Aim of the task: Show, from the records below, all lines that contain the word "Bartlett".

Records provided:
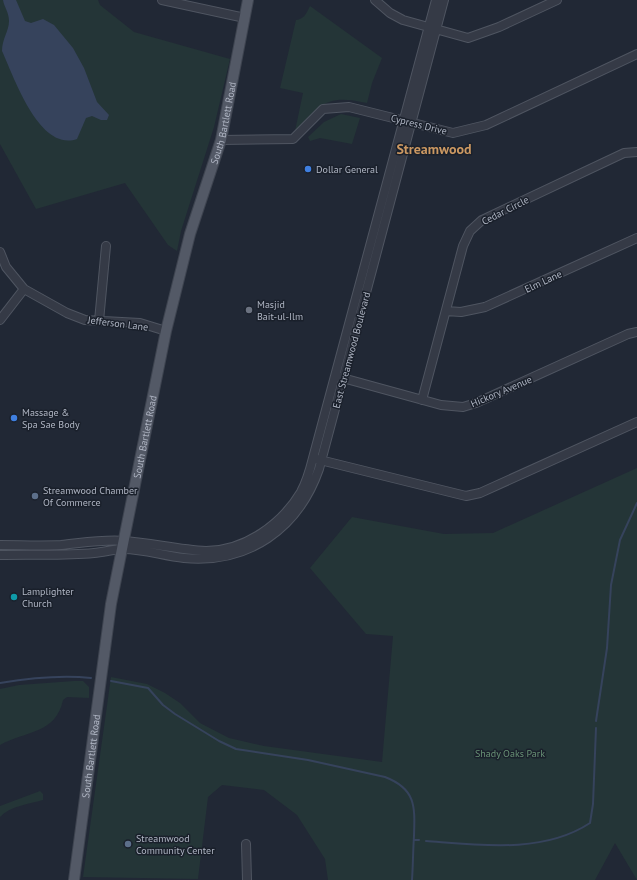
<svg xmlns="http://www.w3.org/2000/svg" width="637" height="880" viewBox="0 0 637 880" font-family="'PT Sans',sans-serif">
  <style>
    .green { fill: #243537 }
    .water { fill: #36435c }
    .lines { fill: none; stroke-linecap: round; stroke-linejoin: round }
    .stream { stroke: #36435c; stroke-width: 2 }
    .minor-casing { stroke: #4f5561; stroke-width: 10 }
    .major-casing { stroke: #3e4450; stroke-width: 12 }
    .minor { stroke: #353a46; stroke-width: 8 }
    .major { stroke: #535966; stroke-width: 10 }
    .shop-dot { fill: #3f7fe0; stroke: #1a202b; stroke-width: 1.5 }
    .worship-dot { fill: #6b7280; stroke: #1a202b; stroke-width: 1.5 }
    .service-dot { fill: #5c6f8a; stroke: #1a202b; stroke-width: 1.5 }
    .culture-dot { fill: #0f9aa8; stroke: #1a202b; stroke-width: 1.5 }
    .labels { text-anchor: middle; stroke-width: 3; stroke-linejoin: round; paint-order: stroke }
    .street-label { font-size: 10px; fill: #afb5c3; stroke: #1a202b }
    .poi-label { font-size: 10px; fill: #afb5c3; stroke: #1a202b; text-anchor: start }
    .park-label { font-size: 10px; fill: #689175; stroke: #1a202b }
    .district-label { font-size: 14px; font-weight: bold; fill: #cb9862; stroke: #1a202b }
  </style>
  <rect width="100%" height="100%" fill="#212835"/>
  <path class="green" d="M0 0H98L100 5 134 32 230 59 214 127 181 231 177 251 168 245 125 183 36 209 0 144Z
    M310 6 382 58 372 83 367 103C328 94 321 103 295 131L303 93 280 88 296 20C304 19 306 14 310 6Z
    M341 114 360 118 352 144 320 138 310 141 308 137 324 122Z
    M637 468V880L615 843 595 880H328L325 859 297 815 264 790 222 785 208 797 198 879 83 877 111 677 147 684 165 693 180 703 200 723 229 738 264 746 382 762 393 636 366 634 310 568 352 517 444 534 493 533Z
    M74 681H83L89 687V698L67 697 63 700C56 734 25 731 0 745V689L19 685Z
    M40 791 43 794V800C29 804 10 806 0 817V806Z"/>
  <path class="water" d="M3 0H16L25 21 31 23 43 19 54 25 73 48 84 68 97 102 109 115 107 120H101L92 116 86 118 77 139C39 152 14 77 2 51 2 39 9 31 9 21 9 12 4 7 3 0Z"/>
  <g class="lines">
    <path class="stream" d="M111 681 148 688 163 705 175 714 219 741 236 749 308 760 385 777C416 789 415 806 414 836 413 851 413 865 412 880
      M0 683C30 678 61 675 91 678
      M596 721 607 648 611 585 620 540 637 503
      M414 840H419
      M426 841C479 845 543 854 590 823L593 804 596 728"/>
    <g class="minor-casing">
      <path id="minor" d="M162 0 245 18
        M375 0 390 13 403 20 468 38 499 27 557 0
        M221 140 293 139 323 109 349 107 453 133 486 125 637 54
        M0 252 6 267 24 289 67 313 85 320 140 323 166 331
        M446 311 461 312 485 307 637 238
        M0 320 24 289
        M99 321 106 246
        M339 377 441 405 463 407 476 403 628 334 637 332
        M422 400 463 246 470 231 482 220 624 153 637 152
        M316 459 466 496 480 493 637 422
        M0 545C20 545 41 546 61 545 82 543 104 539 125 541 152 543 179 550 206 551 245 551 282 524 301 492 307 481 310 470 313 458L436 0
        M0 555C31 554 63 556 94 553 103 552 112 550 121 549 141 548 163 556 184 558 248 564 298 529 319 469L444 0
        M246 844 247 880"/>
    </g>
    <g class="major-casing">
      <g id="major">
        <path id="s1" d="M74 880 111 604 122 549 166 331 190 234 221 140 248 0"/>
      </g>
    </g>
    <use href="#minor" class="minor"/>
    <use href="#major" class="major"/>
  </g>
  <g class="shop-dot">
    <circle cx="308" cy="169" r="4"/>
    <circle cx="14" cy="418" r="4"/>
  </g>
  <circle class="worship-dot" cx="249" cy="310" r="4"/>
  <g class="service-dot">
    <circle cx="35" cy="496" r="4"/>
    <circle cx="128" cy="844" r="4"/>
  </g>
  <circle class="culture-dot" cx="14" cy="597" r="4"/>
  <g class="labels">
    <g class="street-label">
      <text dy="4" stroke="none"><textPath href="#s1" startOffset="773">South Bartlett Road</textPath></text>
      <text transform="translate(419 124) rotate(14)" y="4">Cypress Drive</text>
      <text transform="translate(505 210) rotate(-27)" y="4">Cedar Circle</text>
      <text transform="translate(543 281) rotate(-25)" y="4">Elm Lane</text>
      <text transform="translate(118 323) rotate(7)" y="4">Jefferson Lane</text>
      <text transform="translate(351 350) rotate(-75)" y="4">East Streamwood Boulevard</text>
      <text transform="translate(501 391) rotate(-23)" y="4">Hickory Avenue</text>
      <text dy="4" stroke="none"><textPath href="#s1" startOffset="449">South Bartlett Road</textPath></text>
      <text dy="4" stroke="none"><textPath href="#s1" startOffset="125">South Bartlett Road</textPath></text>
    </g>
    <g class="poi-label">
      <text x="316" y="173">Dollar General</text>
      <text x="257" y="308">Masjid<tspan x="257" dy="12">Bait-ul-Ilm</tspan></text>
      <text x="22" y="416">Massage &amp;<tspan x="22" dy="12">Spa Sae Body</tspan></text>
      <text x="43" y="494">Streamwood Chamber<tspan x="43" dy="12">Of Commerce</tspan></text>
      <text x="22" y="595">Lamplighter<tspan x="22" dy="12">Church</tspan></text>
      <text x="136" y="842">Streamwood<tspan x="136" dy="12">Community Center</tspan></text>
    </g>
    <g class="park-label">
      <text x="510" y="757">Shady Oaks Park</text>
    </g>
    <g class="district-label">
      <text x="434" y="154">Streamwood</text>
    </g>
  </g>
</svg>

Result below:
      <text dy="4" stroke="none"><textPath href="#s1" startOffset="773">South Bartlett Road</textPath></text>
      <text dy="4" stroke="none"><textPath href="#s1" startOffset="449">South Bartlett Road</textPath></text>
      <text dy="4" stroke="none"><textPath href="#s1" startOffset="125">South Bartlett Road</textPath></text>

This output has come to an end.